As it stands, the agency builds between 2500 to 3000 homes a year.
$400m in “loose change” found through completed Restart NSW projects will also be diverted to the Housing Infrastructure Fund to fund projects like roads, parks, and sewers.
An additional $1.5bn has also been dedicated to build infrastructure like roads, parks, hospitals and schools across Sydney, the Lower Hunter, Central Coast and the Illawarra.
Planning Minister Paul Scully said involvement from the private sector would also be imperative to increasing housing supply, and flagged future reform.
“We will have more analysis with respect to planning reform which will encourage things encourage more private sector development into the future,” he said.
“What we’ve got to do, is get all arms of the system working together so that so that we are delivering as many homes as fast as we possibly can.”
Mr Minns said workforce shortages were also putting pressures on housing supply, particularly in the government sector, and flagged the importance of “private capital and private construction”.
“That’s the only way we’re going to ease some of the demand constraints we’ve got in the economy, by increasing supply in the marketplace,” he said.

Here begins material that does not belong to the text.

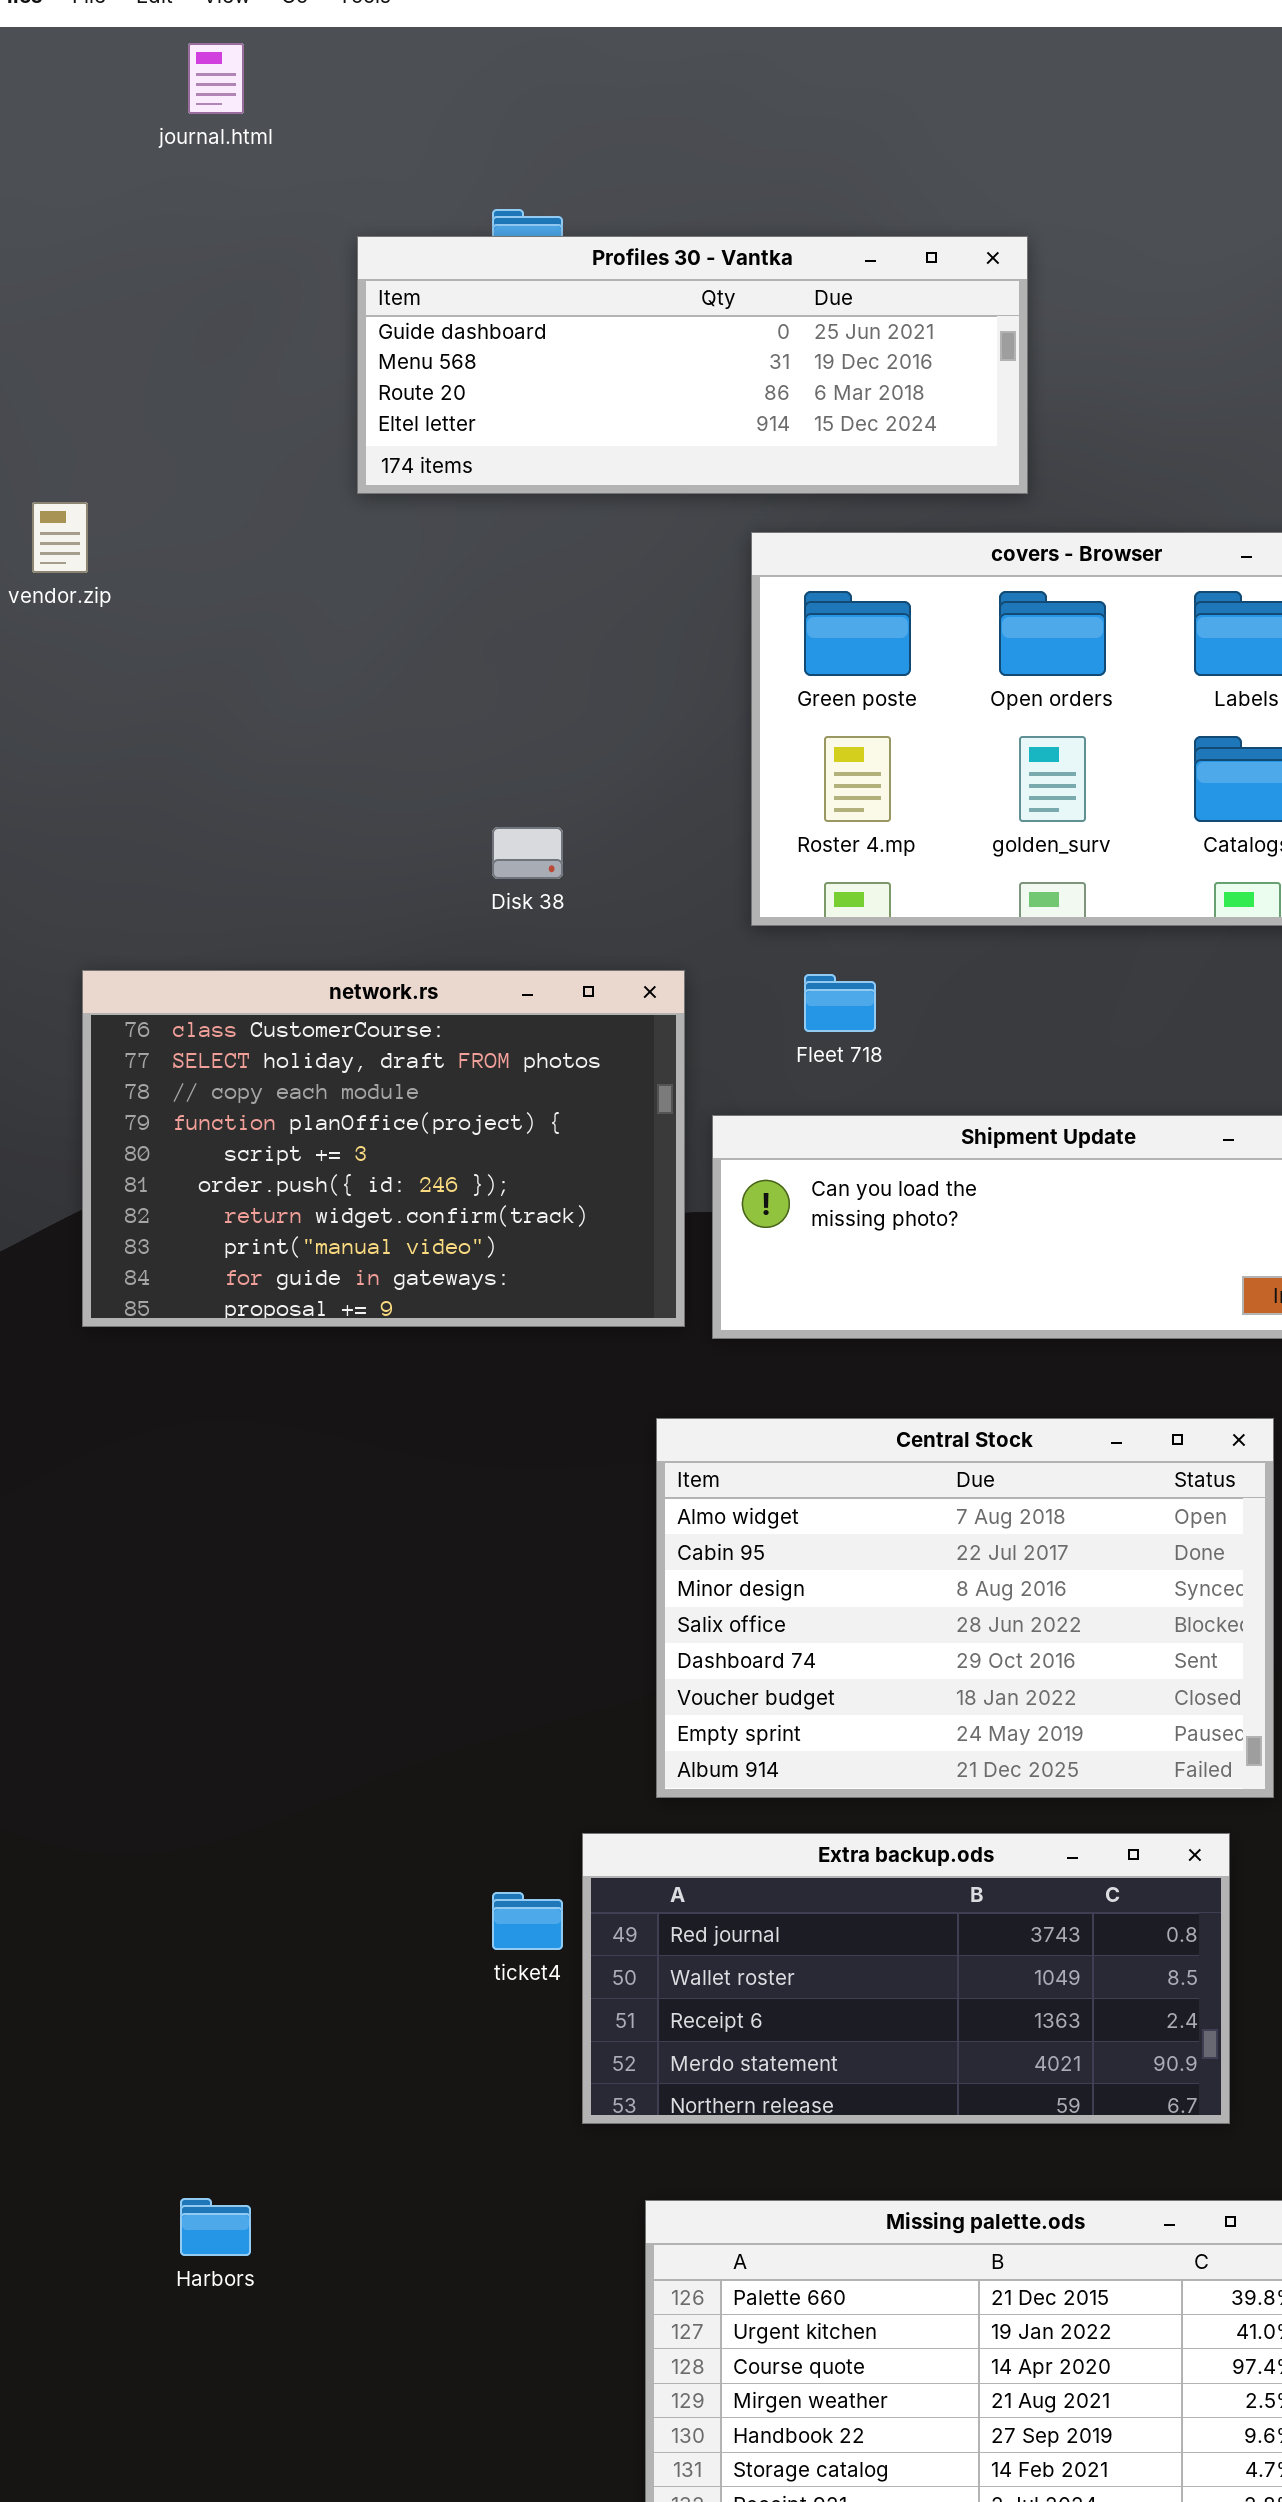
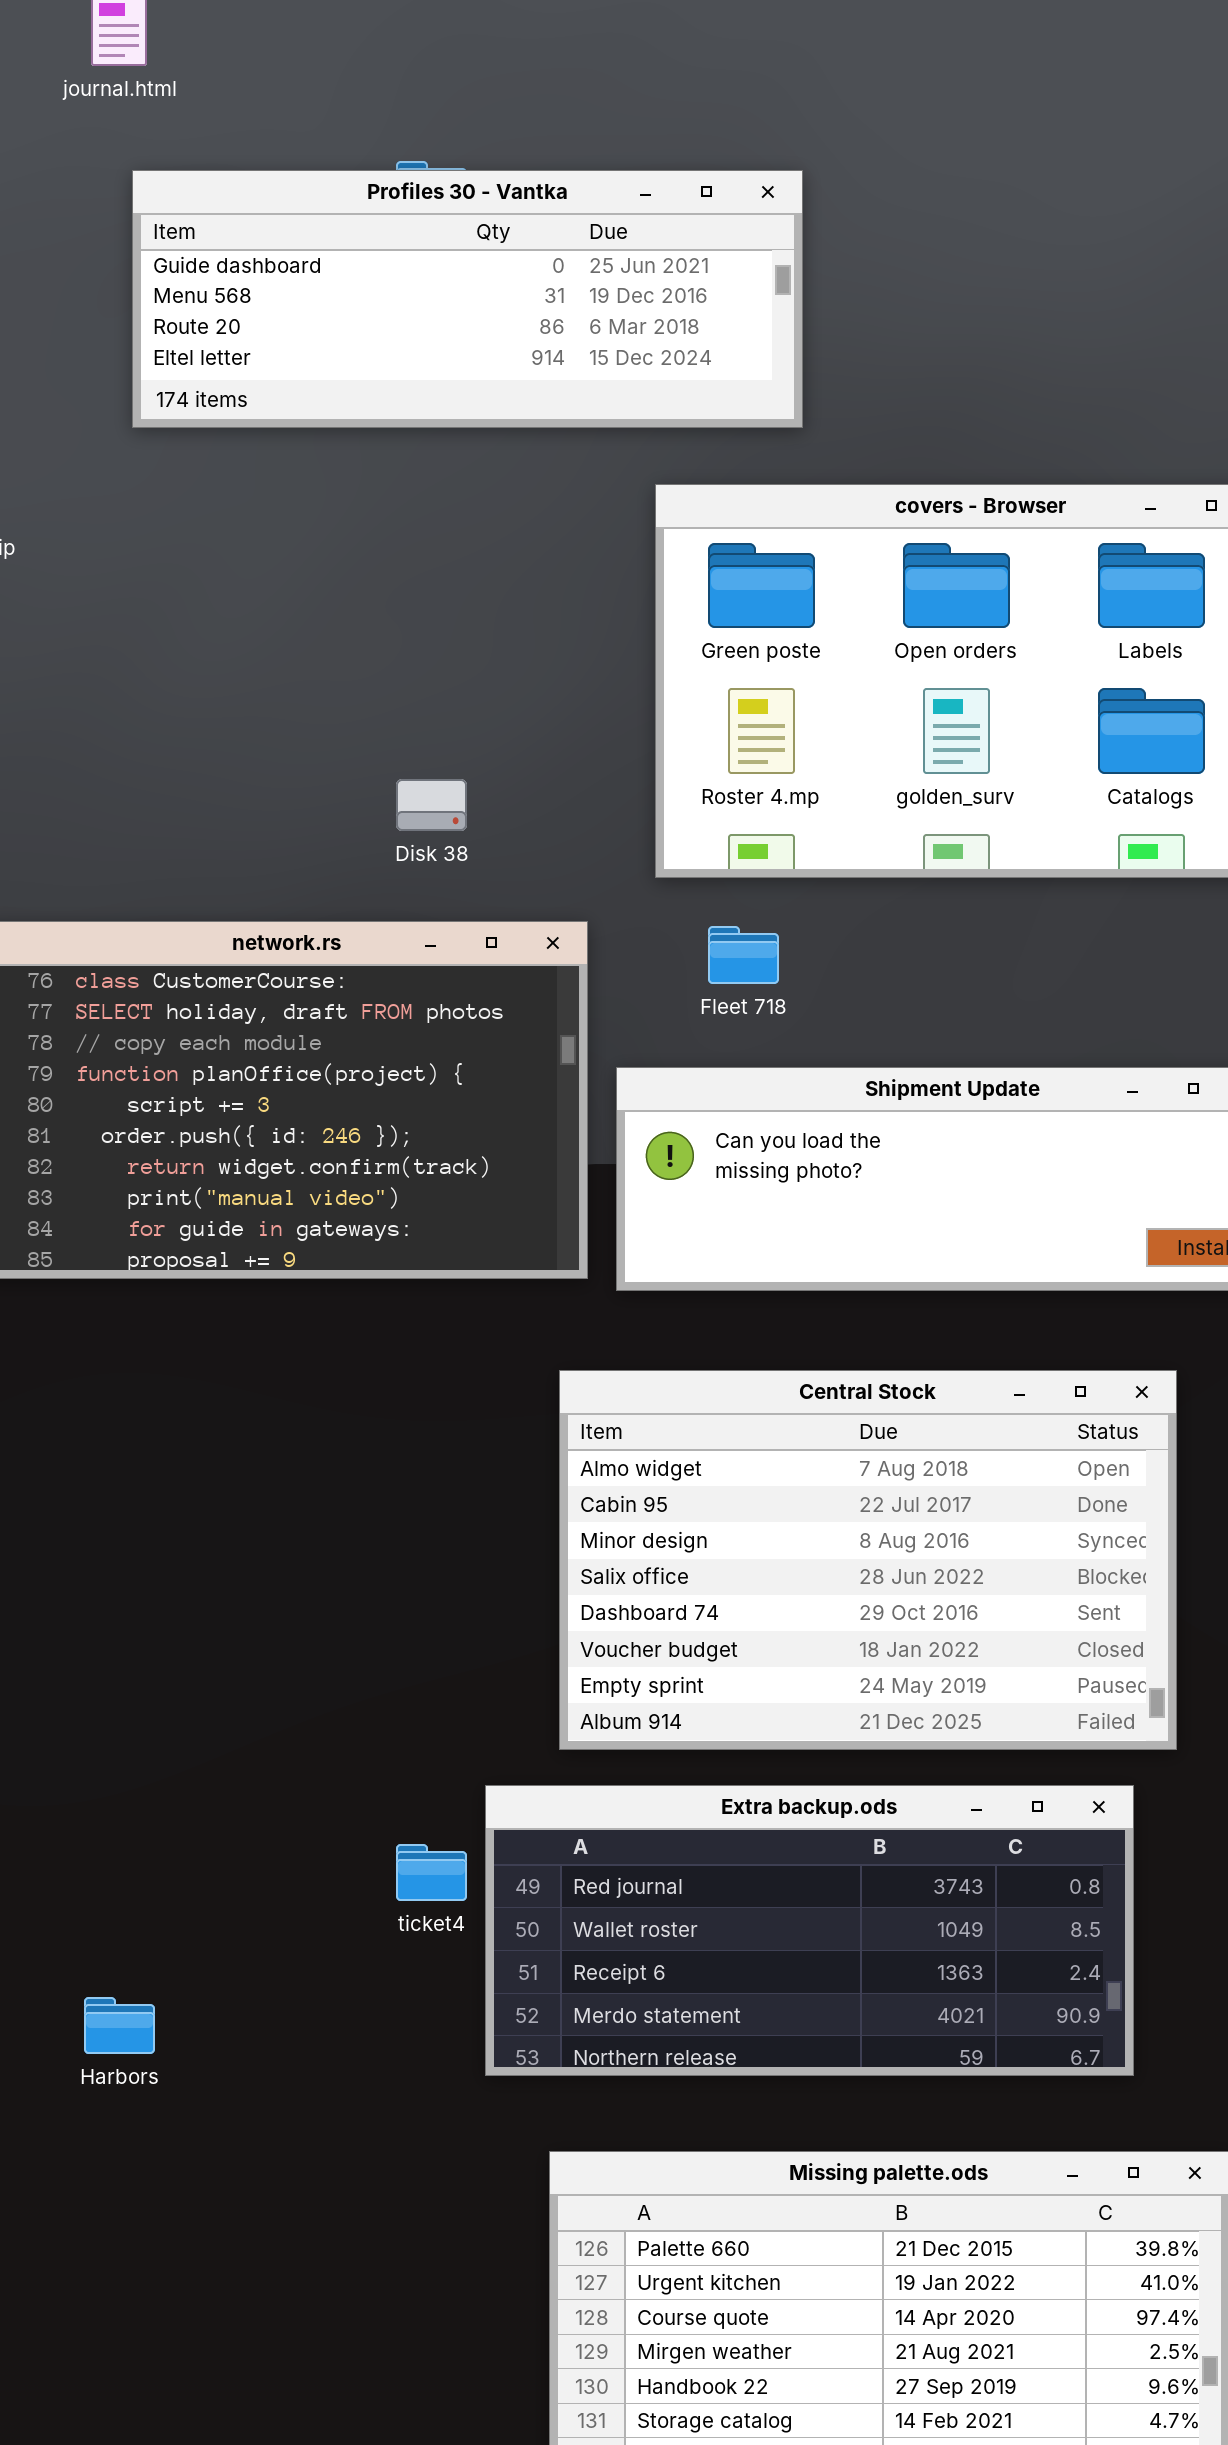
Profiles 30 - Vantka: [357,236,1028,494] -> [132,170,803,428], moved
Harbors: [180,2198,251,2256] -> [84,1997,155,2054], moved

An industry organisation representing property developers, Urban Taskforce’s chief executive Tom Forrest questioned why the budget didn’t provide incentives for developers to increase housing supply, despite the private sector delivering more than 95 per cent of new housing.
“The disproportionate focus on social and affordable housing is a symptom of the government throwing band-aids on the housing supply crisis rather than taking bold steps to solve the problem,” he said.
However, Mr Forrest welcomed the funding overall, and hoped it was an optimistic sign of the government incoming planning reforms.
He said the labour intensive process of produces new homes, from design, construction, marketing, maintenance and sales produced multiple taxes like “payroll tax revenue, stamp duty, GST revenue, land tax, as well as both local and state infrastructure fees and charges”.
“The National Housing Accord housing supply targets require a massive increase in housing supply starting next year. Taxes on property development directly reduce housing supply,” he said.
“Confidence is at a low ebb at present, but there is optimism the planning reforms needed to deliver the forecast budget result as well as the associated boost in housing supply will come very soon,” he said.